İnsan en çok neyden pişmanlık duyar:YAŞADIKLARINDAN MI, YAŞAYAMADIKLARINDAN MI?
Bu dünyada herkes bir arayış peşindedir ama çok az insan gerçek manada ne aradığını bilir. Ne aradığımızı bilmezsek nihayetinde ne bulduğumuzun da bir önemi olmaz. Kitabın bence okura zerk etmek istediği en önemli mesaj bu. Kitaptaki her karakterin dünya ağrısı ve arayışı farklı farklı. Kimi var altın peşinde, kimi var sevgi peşinde, kimi var vicdan peşinde, kimi var hırs ve tutku peşinde, kimi de var insanlık peşinde. Tıp literatüründe dünya ağrısı diye bir ağrı geçiyor mu bilmiyorum ama dünya ağrısı çeken Mürşit gibilere bakarsak semptomları tahmin etmek hiç zor olmasa gerek:
Hayal kırıklıkları
Vicdan azabı
Çaresizlik, acı, sefalet
Boşvermişlik, her şeyi kabulleniş
Kendine, eşine, çocuklarına, arkadaşlarına, çevresine, hatta dünyaya yetersizlik, tamamlanmamışlık ve daha ciddi durumlarda kayıtsızlık hissi
Yaşanan hayatı kabullenmek zorunda olmak, başka bir yol bulamamak
Evet, tüm bu semptomları Mürşit karakterinde görmek mümkün. Mürşit neden dünya ağrısı çekiyor peki? Bu sorunun cevabı öğrenmek istiyorsanız yüreğinizi açmanız gerek. Ama dünyanın kendisi başlı başına bir ağrı değil mi zaten? Hiçbir zaman gerçekleşmeyecek hayallerden mutluluk kırıntıları toplamak? Yaşamak ve “hissetmek” başlı başına bir dert değil mi? Varsa şayet, hayata bir anlam yüklemeye çalışmak da bir dert değil mi? Sen sevgili okur, sende de bu belirtiler varsa senin ilacın bu kitap. Mürşit’in sefil, buz gibi otelinde sana da bir oda var. Ama sen Mürşit gibi kayıtsız olma; adının anlamı gibi onun gösterdiği yoldan sakın gitme, gidersen onun düşüncelerinden hiç çıkamazsın. Belki daha derin hissedersin ama sevmeyi unutursun ve daha da önemlisi değer vermeyi unutursun ve her şey artık çok geç olmuş olabilir.
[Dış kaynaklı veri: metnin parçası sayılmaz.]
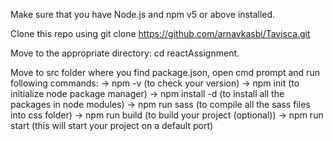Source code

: Make sure that you have Node.js and npm v5 or above installed.

Clone this repo using git clone https://github.com/arnavkasbi/Tavisca.git

Move to the appropriate directory: cd reactAssignment.

Move to src folder where you find package.json, open cmd prompt and run following commands: -> npm -v (to check your version) -> npm init (to initialize node package manager) -> npm install -d (to install all the packages in node modules) -> npm run sass (to compile all the sass files into css folder) -> npm run build (to build your project (optional)) -> npm run start (this will start your project on a default port)
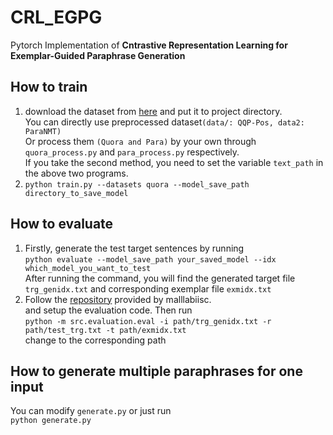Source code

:# CRL_EGPG
Pytorch Implementation of **Cntrastive Representation Learning for Exemplar-Guided Paraphrase Generation**

## How to train
1. download the dataset from [here](https://drive.google.com/drive/folders/1xkCtRnbeKPg_-0qR7j8jtzV8lfEcZGJm?usp=sharing) and put it to project directory. </br>
You can directly use preprocessed dataset`(data/: QQP-Pos, data2: ParaNMT)` </br>
Or process them `(Quora and Para)` by your own through `quora_process.py` and `para_process.py` respectively.</br>
If you take the second method, you need to set the variable `text_path` in the above two programs.
2. `python train.py --datasets quora --model_save_path directory_to_save_model`
## How to evaluate

1. Firstly, generate the test target sentences by running </br>
`python evaluate --model_save_path your_saved_model --idx which_model_you_want_to_test ` </br>
After running the command, you will find the generated target file `trg_genidx.txt` and corresponding exemplar file `exmidx.txt` </br>
2. Follow the [repository](https://github.com/malllabiisc/SGCP) provided by malllabiisc. </br>
and setup the evaluation code.  Then run </br>
`python -m src.evaluation.eval -i path/trg_genidx.txt
-r path/test_trg.txt -t path/exmidx.txt` </br>
change to the corresponding path

## How to generate multiple paraphrases for one input
You can modify `generate.py` or just run </br>
`python generate.py` 
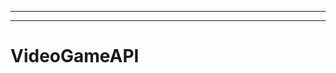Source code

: ---------------------------------------------------
-------------------------------------------------------
# VideoGameAPI
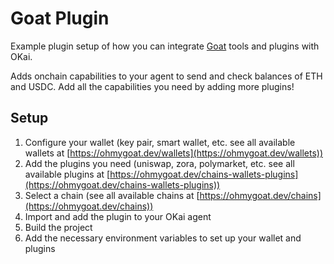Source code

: # Goat Plugin
Example plugin setup of how you can integrate [Goat](https://ohmygoat.dev/) tools and plugins with OKai.

Adds onchain capabilities to your agent to send and check balances of ETH and USDC. Add all the capabilities you need by adding more plugins!

## Setup
1. Configure your wallet (key pair, smart wallet, etc. see all available wallets at [https://ohmygoat.dev/wallets](https://ohmygoat.dev/wallets))
2. Add the plugins you need (uniswap, zora, polymarket, etc. see all available plugins at [https://ohmygoat.dev/chains-wallets-plugins](https://ohmygoat.dev/chains-wallets-plugins))
3. Select a chain (see all available chains at [https://ohmygoat.dev/chains](https://ohmygoat.dev/chains))
4. Import and add the plugin to your OKai agent
5. Build the project
6. Add the necessary environment variables to set up your wallet and plugins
Ayfer Tunç bu romanıyla benim gönlümde zirve yapmıştır. Kitapta bence her duyguya yer vermiş yazar ve ben ilk kez bir kitapta gerçek hayatı ve bir karakteri bu kadar sahiplenerek yaşadım ve hissettim. Sanırım dünya ağrısı çeken her okur benim hissettiklerimi ve hatta daha fazlasını hissedecektir. Kitaba dair söylenecek çok şey var aslında, ama ben daha fazla konuşarak okuma zevkinizi kaçırmak istemiyorum.
Mürşit, madenci abimizle o kadar sohbet ettin içindeki azabı, acıyı, ağrıyı dindirmek için ama ne senin ne Ayfer Tunç’un aklına geldi sormak, ben çok bekledim sorasın diye. O zaman izin ver ben sorayım.
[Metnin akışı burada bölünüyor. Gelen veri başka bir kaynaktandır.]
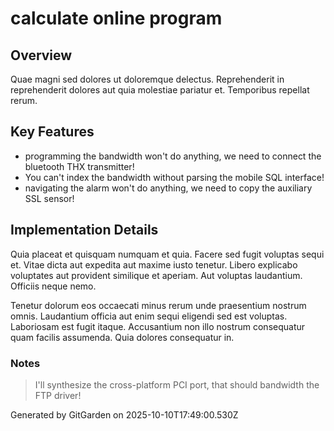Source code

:# calculate online program

## Overview
Quae magni sed dolores ut doloremque delectus. Reprehenderit in reprehenderit dolores aut quia molestiae pariatur et. Temporibus repellat rerum.

## Key Features
- programming the bandwidth won't do anything, we need to connect the bluetooth THX transmitter!
- You can't index the bandwidth without parsing the mobile SQL interface!
- navigating the alarm won't do anything, we need to copy the auxiliary SSL sensor!

## Implementation Details
Quia placeat et quisquam numquam et quia. Facere sed fugit voluptas sequi et. Vitae dicta aut expedita aut maxime iusto tenetur. Libero explicabo voluptates aut provident similique et aperiam. Aut voluptas laudantium. Officiis neque nemo.
 Tenetur dolorum eos occaecati minus rerum unde praesentium nostrum omnis. Laudantium officia aut enim sequi eligendi sed est voluptas. Laboriosam est fugit itaque. Accusantium non illo nostrum consequatur quam facilis assumenda. Quia dolores consequatur in.

### Notes
> I'll synthesize the cross-platform PCI port, that should bandwidth the FTP driver!

Generated by GitGarden on 2025-10-10T17:49:00.530Z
Madenci abi, bu yazıyı okuyorsan söyler misin bana? Aşk kaç metreden çıkar? Dünya ağrısına iyi gelecek bir cevher var mı yerin altında? Varsa n’olur söyle kazma kürekle değil tırnaklarımızla kazarız. Arzın merkezine kadar olsa da kazmaya razıyız, yıllar sürse de hiç umurumuzda değil. Biz kasabadaki o sefil ruhlar gibi bu kasabada altın var mı diye sana zor bir soru sormuyoruz. Bizimki çok basit bir soru. Söylesene abi, aşk kaç metreden çıkar?